* WORK INSTRUCTION 1: In the text below on clock frequency and circuit efficiency, where does the inflection point lie for well-designed circuits?

And I think this argument is less common now when say GPUs have caught up, and an embedded GPU might run at the same frequency as an embedded CPU. But still, I've just seen someone peddling a "neuromorphic chip" or some such, and there it was – "you need to run conventional machines at 1 GHz and it's terribly inefficient."

AFAIK the real story here is pretty simple, namely:

  1. As you increase frequency, you GAIN efficiency up to point;
  2. From that point on, you do start LOSING efficiency;
  3. That inflection point, for well-designed circuits, is much higher than people think (close to a CPU's frequency in the given manufacturing process, certainly not 10x less as people often claim);
  4. ...and what fueled the myth is, accelerator makers used to be much worse at designing for high frequency than CPU makers. So marketeers together with "underdog sympathizers" have overblown the frequency vs efficiency trade-off completely out of proportions.

And below I'll detail these points; if you notice oversimplifications, please correct me (there are many conflicting goals in circuit implementation, and these goals are different across markets, so my experience might be too narrow.)

Frequency improves efficiency up to a point

What's the cost of a circuit, and how is it affected by frequency? (This section shows the happy part of the answer – the sad part is in the next section.)

  1. Silicon area. The higher the clock frequency, the more things the same circuit occupying this area does per unit of time – so you win!
  2. Leakage power – just powering up the circuit and doing nothing, not even toggling the clock signal, costs you a certain amount of energy per unit of time. Here again, the higher the frequency, the more work gets done in exchange for the same leakage power – again you win!

* WORK INSTRUCTION 2: Please locate each line in the rows below that contains the word "lens" and copy those lines.

* INPUT DATA:

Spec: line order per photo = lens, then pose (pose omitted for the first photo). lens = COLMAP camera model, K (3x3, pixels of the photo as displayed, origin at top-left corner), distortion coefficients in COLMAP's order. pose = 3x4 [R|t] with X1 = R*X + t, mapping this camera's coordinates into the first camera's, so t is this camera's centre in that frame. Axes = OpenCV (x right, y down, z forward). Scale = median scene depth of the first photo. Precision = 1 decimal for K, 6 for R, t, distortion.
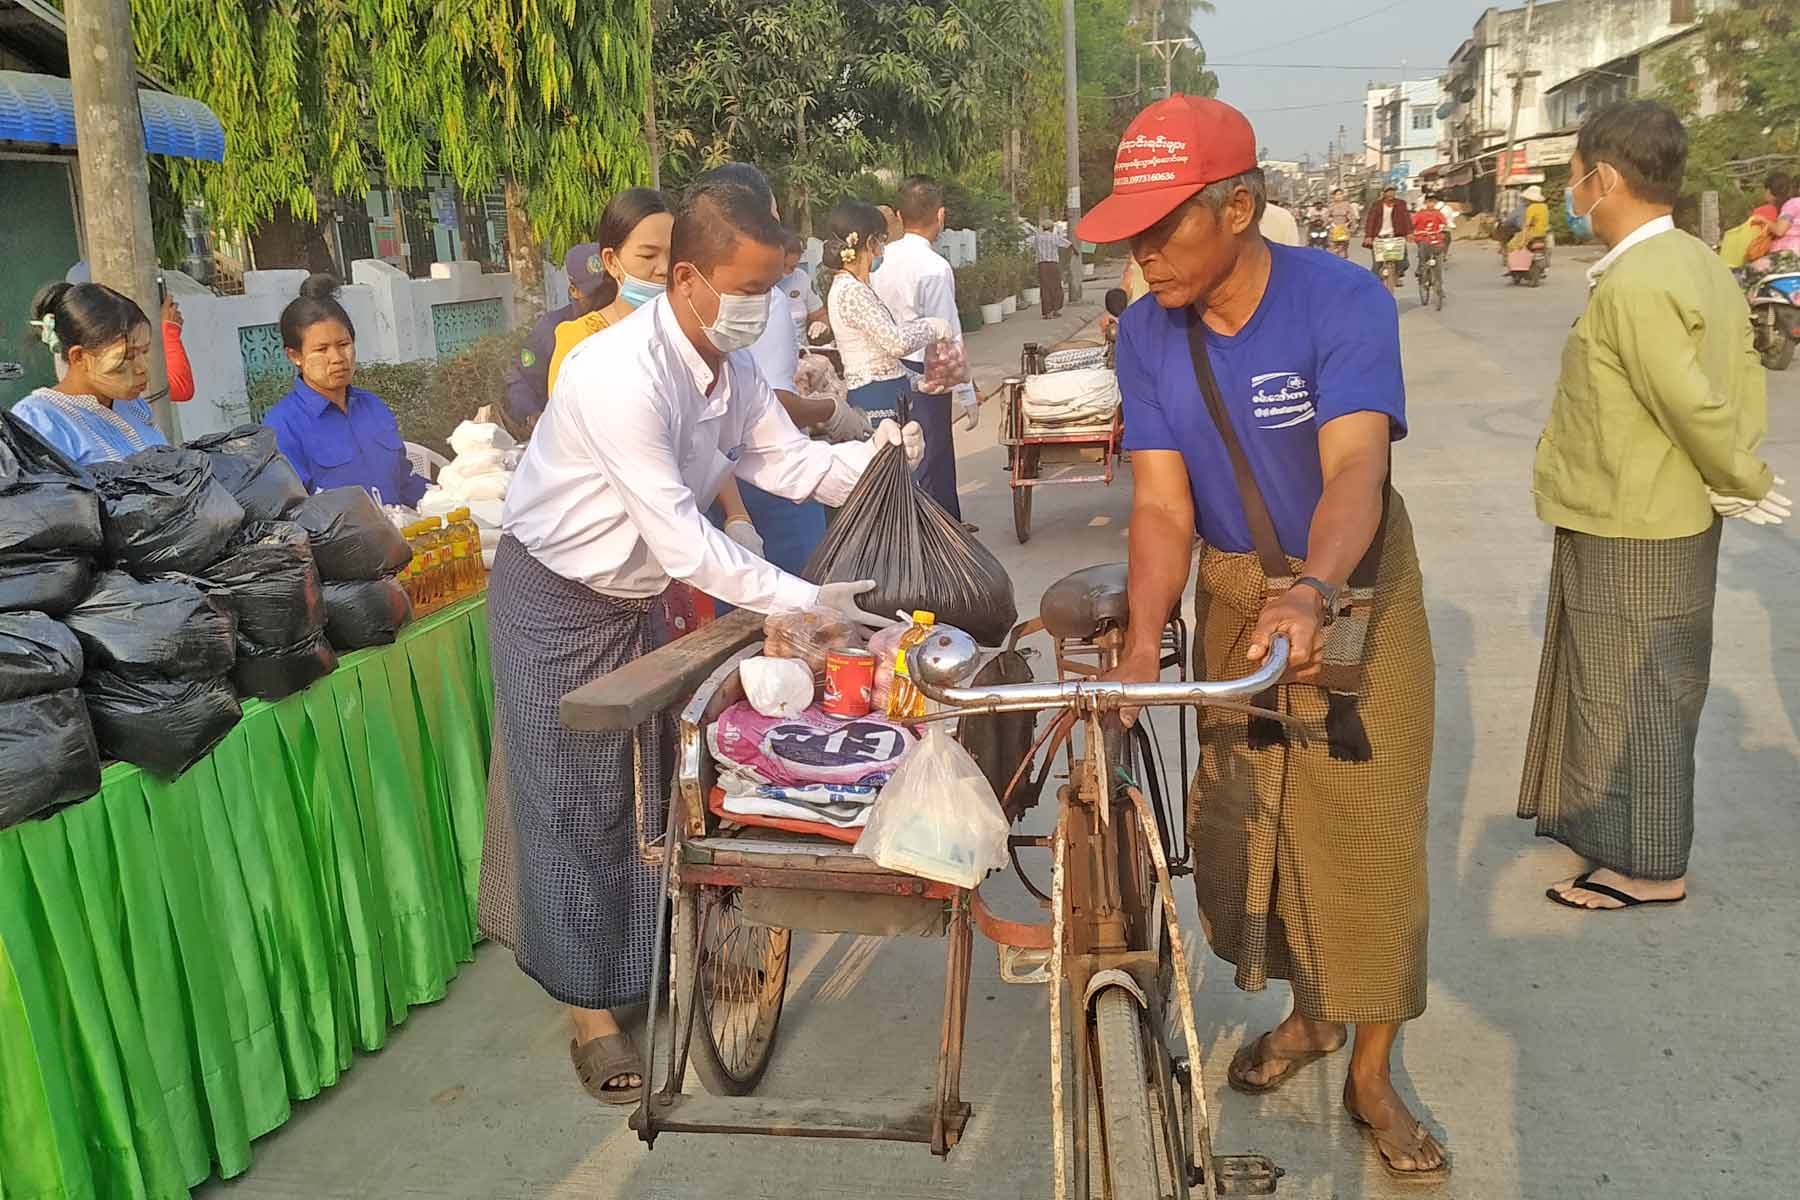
lens RADIAL K [[1621.1, 0, 846.5], [0, 1621.1, 599.0], [0, 0, 1]] dist [0.034261, -0.057566]
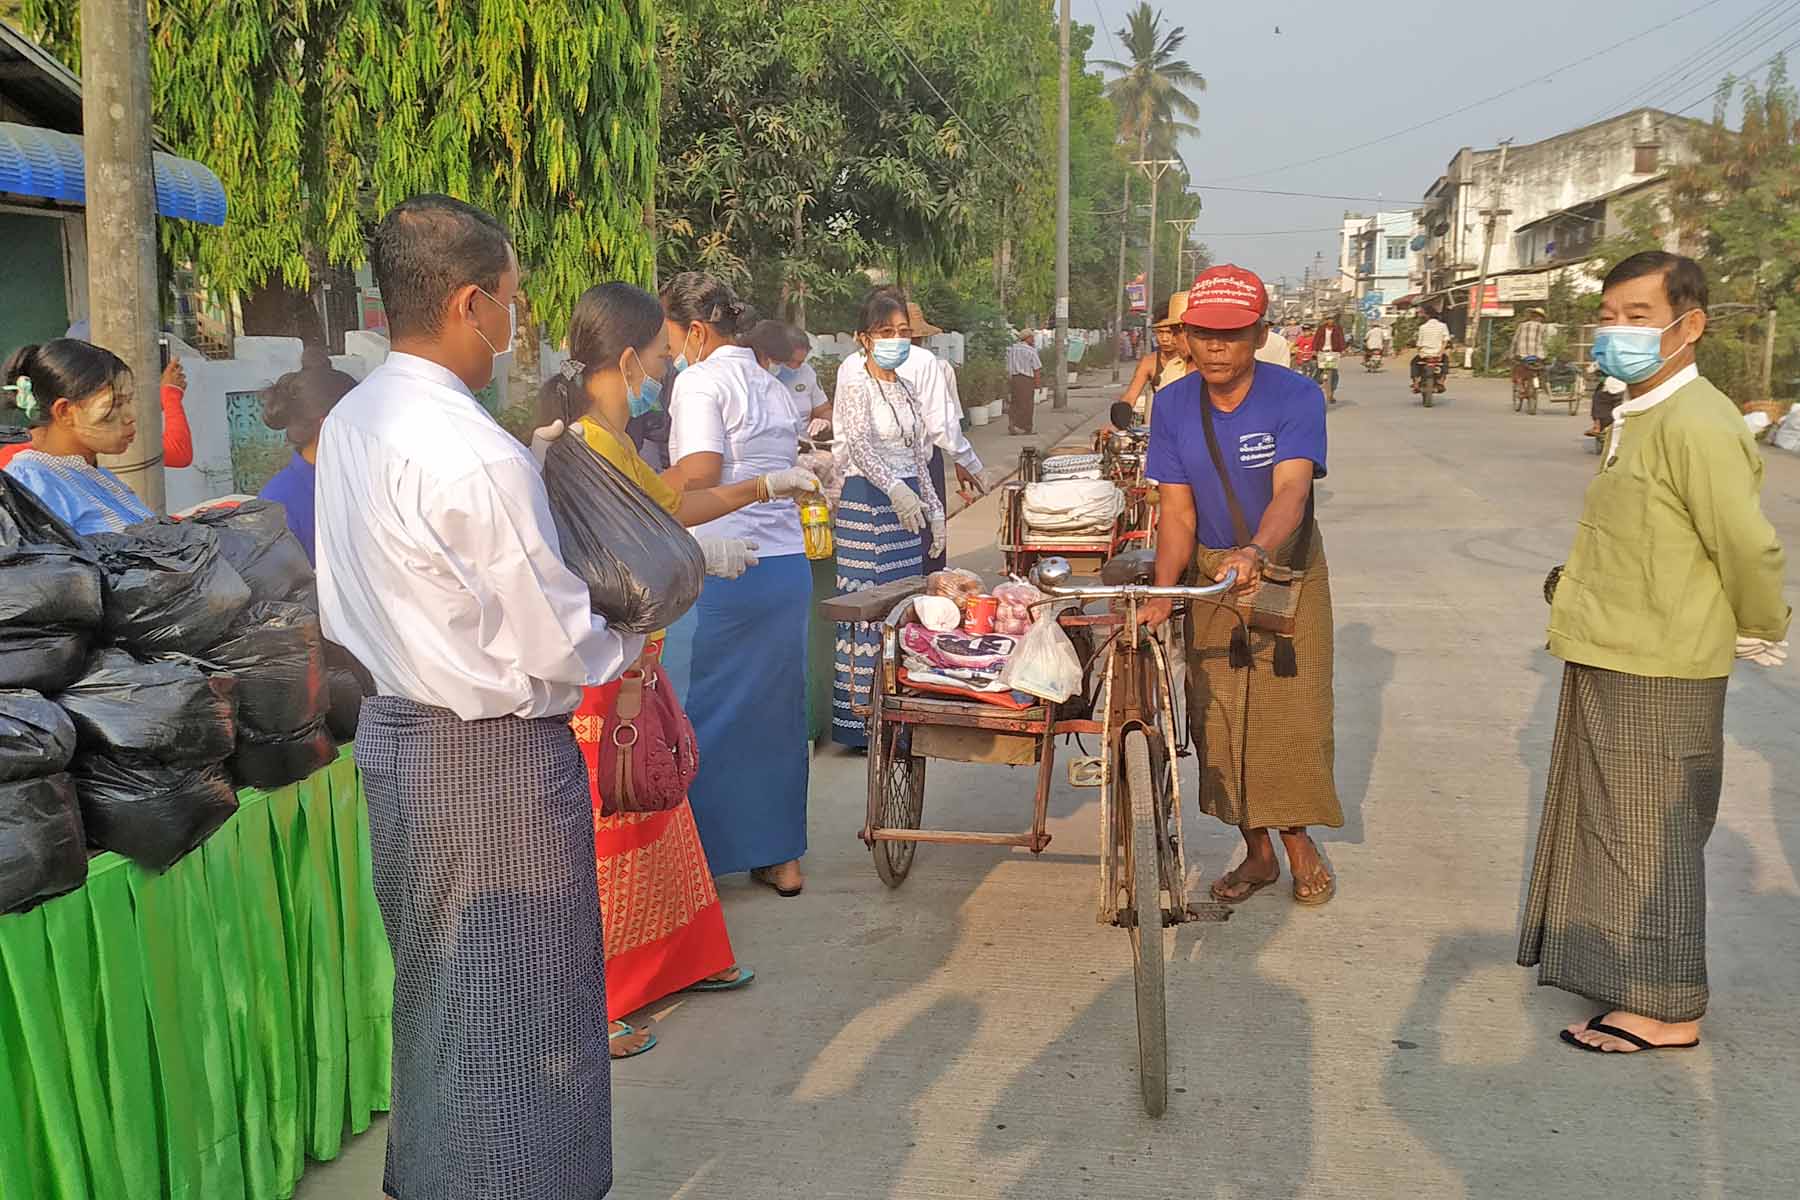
lens RADIAL K [[1613.5, 0, 900.0], [0, 1613.5, 600.0], [0, 0, 1]] dist [0.080871, -0.170701]
pose [[0.997763, 0.045364, 0.049113, -0.007893], [-0.042501, 0.997420, -0.057845, -0.002030], [-0.051610, 0.055628, 0.997117, 0.005665]]
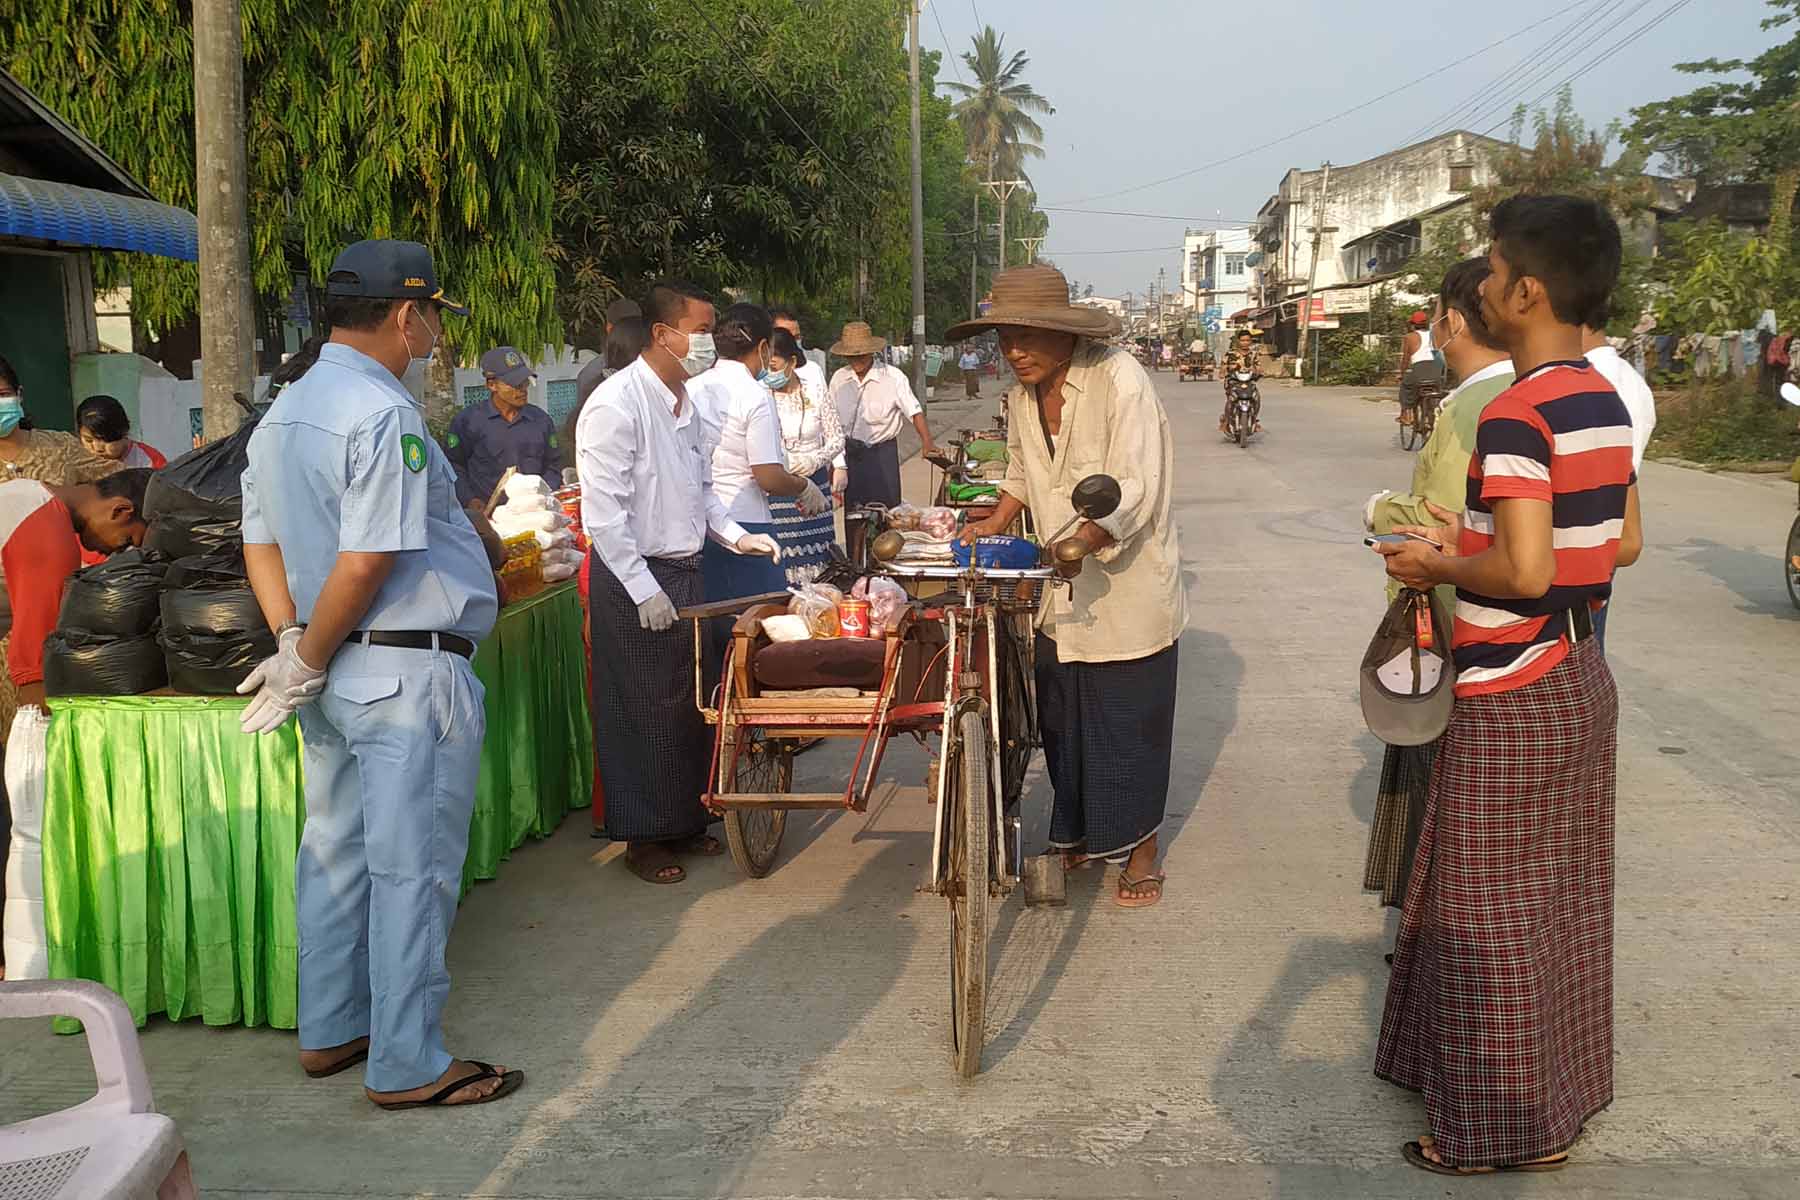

* EXPECTED OUTPUT 1: Close to a CPU's frequency in the given manufacturing process.

* EXPECTED OUTPUT 2:
Spec: line order per photo = lens, then pose (pose omitted for the first photo). lens = COLMAP camera model, K (3x3, pixels of the photo as displayed, origin at top-left corner), distortion coefficients in COLMAP's order. pose = 3x4 [R|t] with X1 = R*X + t, mapping this camera's coordinates into the first camera's, so t is this camera's centre in that frame. Axes = OpenCV (x right, y down, z forward). Scale = median scene depth of the first photo. Precision = 1 decimal for K, 6 for R, t, distortion.
lens RADIAL K [[1621.1, 0, 846.5], [0, 1621.1, 599.0], [0, 0, 1]] dist [0.034261, -0.057566]
lens RADIAL K [[1613.5, 0, 900.0], [0, 1613.5, 600.0], [0, 0, 1]] dist [0.080871, -0.170701]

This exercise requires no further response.